Many libraries already provide a full array of data services, such as advising on data management plans, metadata and organization, public access mandates, data security, and the preservation and archival of data sets. Although big data has different needs when it comes to storage and analysis, many of the same services apply. Librarians have expertise in the ethical implications of data privacy, publisher and funder requirements, and in curating, organizing and preserving data. All of these skills and services can benefit big data researchers, but librarians do need to be aware of the challenges of big data.
While the knowledge base of librarianship and research data management can clearly be used advantageously for big data services, there can be barriers to librarians implementing these new services. Perhaps the biggest barrier is training. Depending on the services being offered, at a minimum librarians will need to become familiar with the nature of big data and how that shapes the research process, the correct terminology, and what resources are available to researchers. Furthermore, to offer the most robust services, librarians may need data science training or advanced technical training to assist with data processing. Not all institutions are prepared to train librarians so extensively nor will they experience enough demand to require a full-time data science librarian .

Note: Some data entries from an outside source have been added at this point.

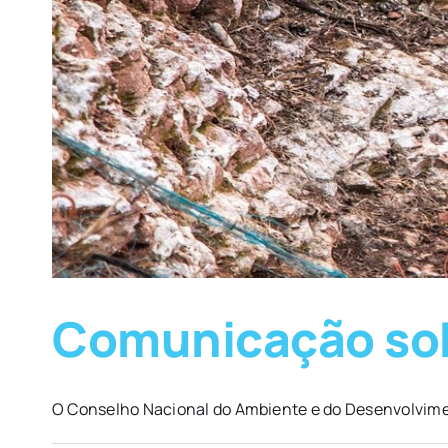
Comunicação sobr
O Conselho Nacional do Ambiente e do Desenvolvime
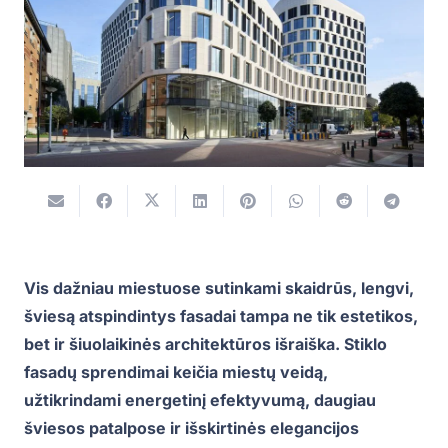
Vis dažniau miestuose sutinkami skaidrūs, lengvi,
šviesą atspindintys fasadai tampa ne tik estetikos,
bet ir šiuolaikinės architektūros išraiška. Stiklo
fasadų sprendimai keičia miestų veidą,
užtikrindami energetinį efektyvumą, daugiau
šviesos patalpose ir išskirtinės elegancijos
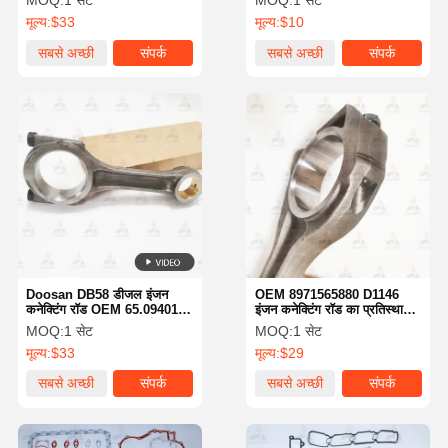
MOQ:
1 सेट
MOQ:
1 सेट
के लिए
मूल्य:
$33
मूल्य:
$10
सबसे अच्छी
संपर्क
सबसे अच्छी
संपर्क
कीमत
कीमत
Doosan DB58 डीजल इंजन
OEM 8971565880 D1146
कनेक्टिंग रॉड OEM 65.09401-
इंजन कनेक्टिंग रॉड का प्रतिस्थापन
6015 65.09401-6002 इंजन
Isuzu D1146-T Komatsu
MOQ:
1 सेट
MOQ:
1 सेट
कनेक्टिंग रॉड
PC200 के लिए
मूल्य:
$33
मूल्य:
$29
सबसे अच्छी
संपर्क
सबसे अच्छी
संपर्क
कीमत
कीमत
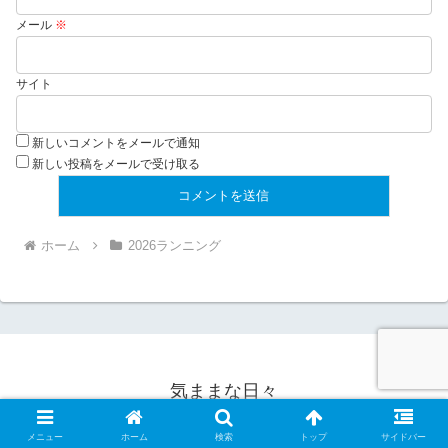
メール
※
サイト
新しいコメントをメールで通知
新しい投稿をメールで受け取る
ホーム
2026ランニング
気ままな日々
© 2005 気ままな日々.
メニュー
ホーム
検索
トップ
サイドバー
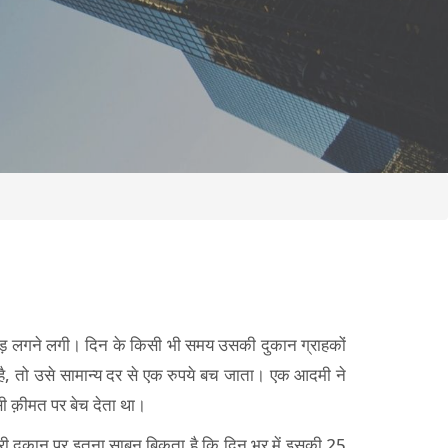
ीड़ लगने लगी। दिन के किसी भी समय उसकी दुकान ग्राहकों
है, तो उसे सामान्य दर से एक रुपये बच जाता। एक आदमी ने
उसी क़ीमत पर बेच देता था।
ेरी दुकान पर इतना साबुन बिकता है कि दिन भर में इसकी 25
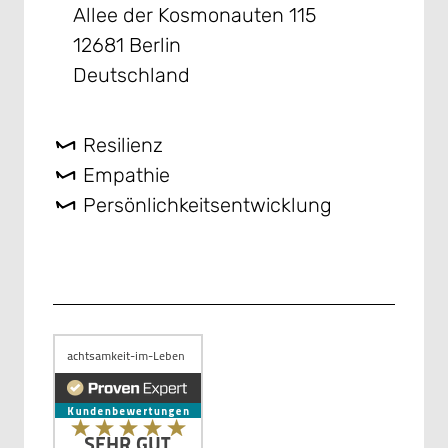
Allee der Kosmonauten 115
12681 Berlin
Deutschland
Resilienz
Empathie
Persönlichkeitsentwicklung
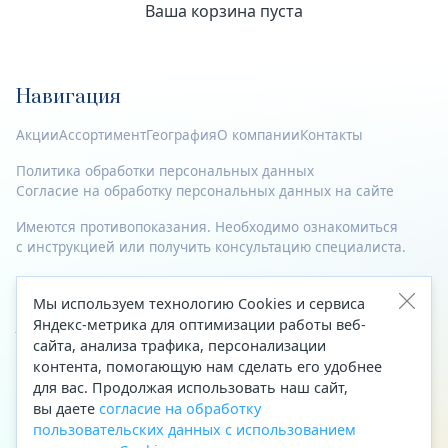
Ваша корзина пуста
Навигация
Акции
Ассортимент
География
О компании
Контакты
Политика обработки персональных данных
Согласие на обработку персональных данных на сайте
Имеются противопоказания. Необходимо ознакомиться
с инструкцией или получить консультацию специалиста.
© 2023—2026 Все права защищены.
Мы используем технологию Cookies и сервиса
Адрес
Яндекс-метрика для оптимизации работы веб-
сайта, анализа трафика, персонализации
Архангельск, ул. Папанина, д. 19 (вход в здание со стороны
контента, помогающую нам сделать его удобнее
автоцентра «Тойота»)
для вас. Продолжая использовать наш сайт,
вы даете
согласие на обработку
Приемная Генерального директора
пользовательских данных с использованием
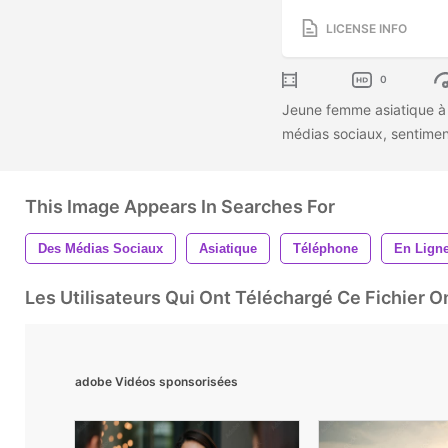
LICENSE INFO
0
Jeune femme asiatique à 
médias sociaux, sentimen
This Image Appears In Searches For
Des Médias Sociaux
Asiatique
Téléphone
En Lign
Les Utilisateurs Qui Ont Téléchargé Ce Fichier 
adobe Vidéos sponsorisées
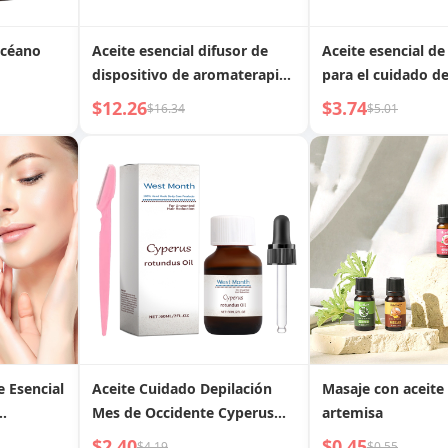
Océano
Aceite esencial difusor de
Aceite esencial d
dispositivo de aromaterapia
para el cuidado de
L. Pd. Mark. de Jojo para
repara el cabello, 
$12.26
$3.74
$16.34
$5.01
decoración difusora de
seco y encrespado
dormitorio interior del hogar
liso
| Marcado
 Esencial
Aceite Cuidado Depilación
Masaje con aceite 
Mes de Occidente Cyperus
artemisa
ante,
Rotundus Aceite Esencial
$2.40
$0.45
$4.19
$0.55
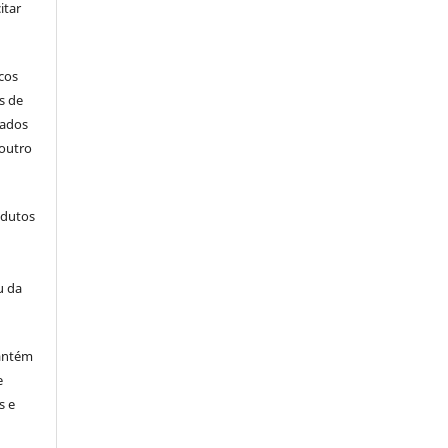
itar
icos
s de
cados
outro
odutos
u da
antém
e
s e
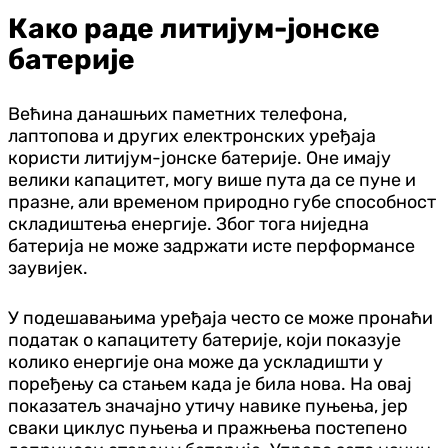
Како раде литијум-јонске
батерије
Већина данашњих паметних телефона,
лаптопова и других електронских уређаја
користи литијум-јонске батерије. Оне имају
велики капацитет, могу више пута да се пуне и
празне, али временом природно губе способност
складиштења енергије. Због тога ниједна
батерија не може задржати исте перформансе
заувијек.
У подешавањима уређаја често се може пронаћи
податак о капацитету батерије, који показује
колико енергије она може да ускладишти у
поређењу са стањем када је била нова. На овај
показатељ значајно утичу навике пуњења, јер
сваки циклус пуњења и пражњења постепено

Librarians can offer more basic services without intensive data science and technical training, however. A first step could be to become familiar with the terminology, issues, and processes of using big data and be ready to refer researchers with questions to useful resources. Another option that requires a bit more investment is to offer instruction on crafting data management plans, understanding funder/publisher requirements for data, or choosing a data preservation platform. Librarians with more time could offer one-on-one advisory sessions on the data management plan for their research projects. Librarians without a data science background could also take advantage of training geared towards them, like the Data and Visualization Institute for Librarians or the Data Sciences in Libraries Project.
Additionally, as a digital repository librarian, I wanted to determine whether my library would be able to offer services for archiving big data. Currently, our institutional repository would not be able to house such large sets of data, so while we can advise researchers on preparing for preservation and selecting a platform, we will not be able to archive the data sets in-house. In the future, it may be possible to collaborate with our information technology department and create an archival system using Apache Hadoop . Some libraries with enough technical resources may already be able to take that step. In the meantime, I think libraries can offer counseling on choosing from the available platforms and perhaps offer data preparation advice based on their experience from archiving smaller sets of research data. In summary, health sciences librarians have relevant expertise and services to offer to big data research and they should consider what combination of services will be the best fit for their institutions.